Study design & eligibility criteria
So, the study design is a clinical cohort study of real-world echocardiographic data, fed into a neural network that derives the multi-dimensional relationships between ventricular response, atrial response, and the pulmonary circulatory response to a stenotic or stiff valve. And the way that the artificial intelligence works is it takes that multi-dimensional relationships and gives a probability output that the patients will have a risk stratification, either severe, moderate, or low risk, for a mortality event within one to five years.
Yeah, so we're excited to present our artificial intelligence decision support software at the hot line session at ESC on Sunday the 28th. We're presenting data on 1 million echocardiograms on more than 630,000 individuals where we've trained an artificial intelligence algorithm to risk stratify patients with severe, moderate, or low risk aortic stenosis phenotype.

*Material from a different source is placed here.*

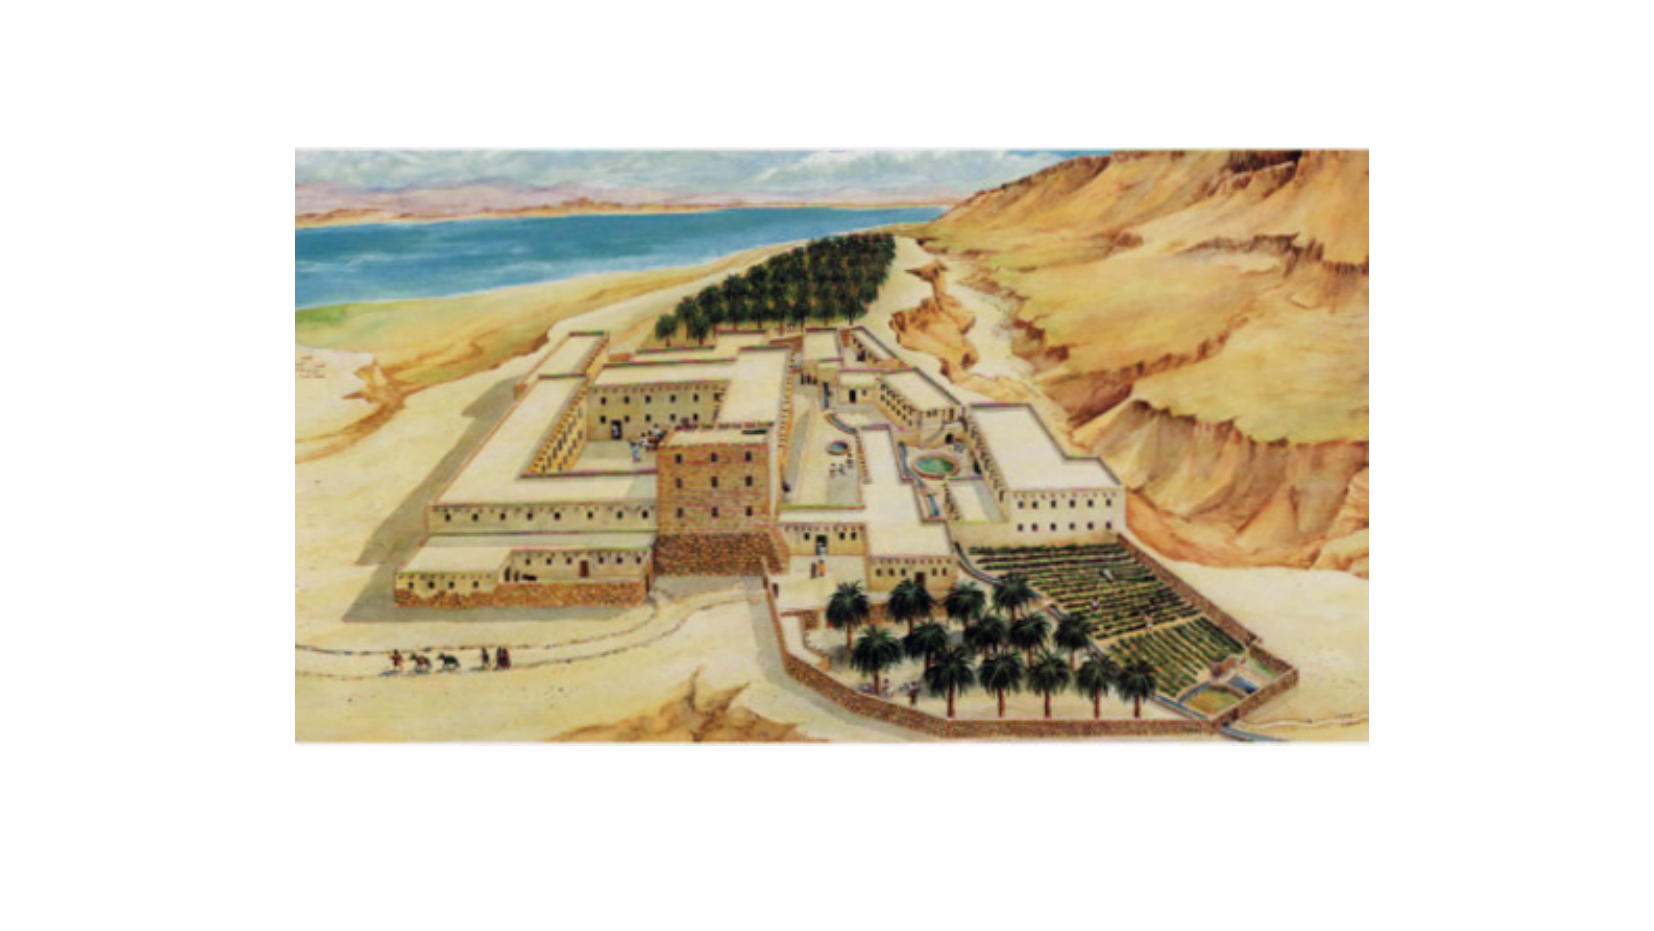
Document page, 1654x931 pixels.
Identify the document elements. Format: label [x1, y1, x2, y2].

picture [295, 147, 1369, 746]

Challenges in real world applications
Aortic stenosis, as I said, is very underdiagnosed. We estimate that less than 10% of patients are making their way through to the heart valve team for a decision on what valve strategy to put into patients. So, what we need to do is reframe the way that we're communicating the results from echocardiography. And in doing so, add an artificial intelligence algorithm to identify the right patients to go through to the heart care team at the right time.
Call to action
I think the time has come for a change in echo reporting. We need a call to action for our cardiology colleagues to know when to act, who to act on. We've currently got a dichotomy of guidelines that leaves people either not treated or sent for treatment. And it's a spectrum of disease. And the use of this multidimensional artificial intelligence module actually allows clinicians to understand the sequelae of what's happening in the ventricle. Its response, the atrial response, and the pulmonary circulatory response to that stiff valve. And having this algorithmic decision support software is going to aid in that call to action for those people interpreting echo reports.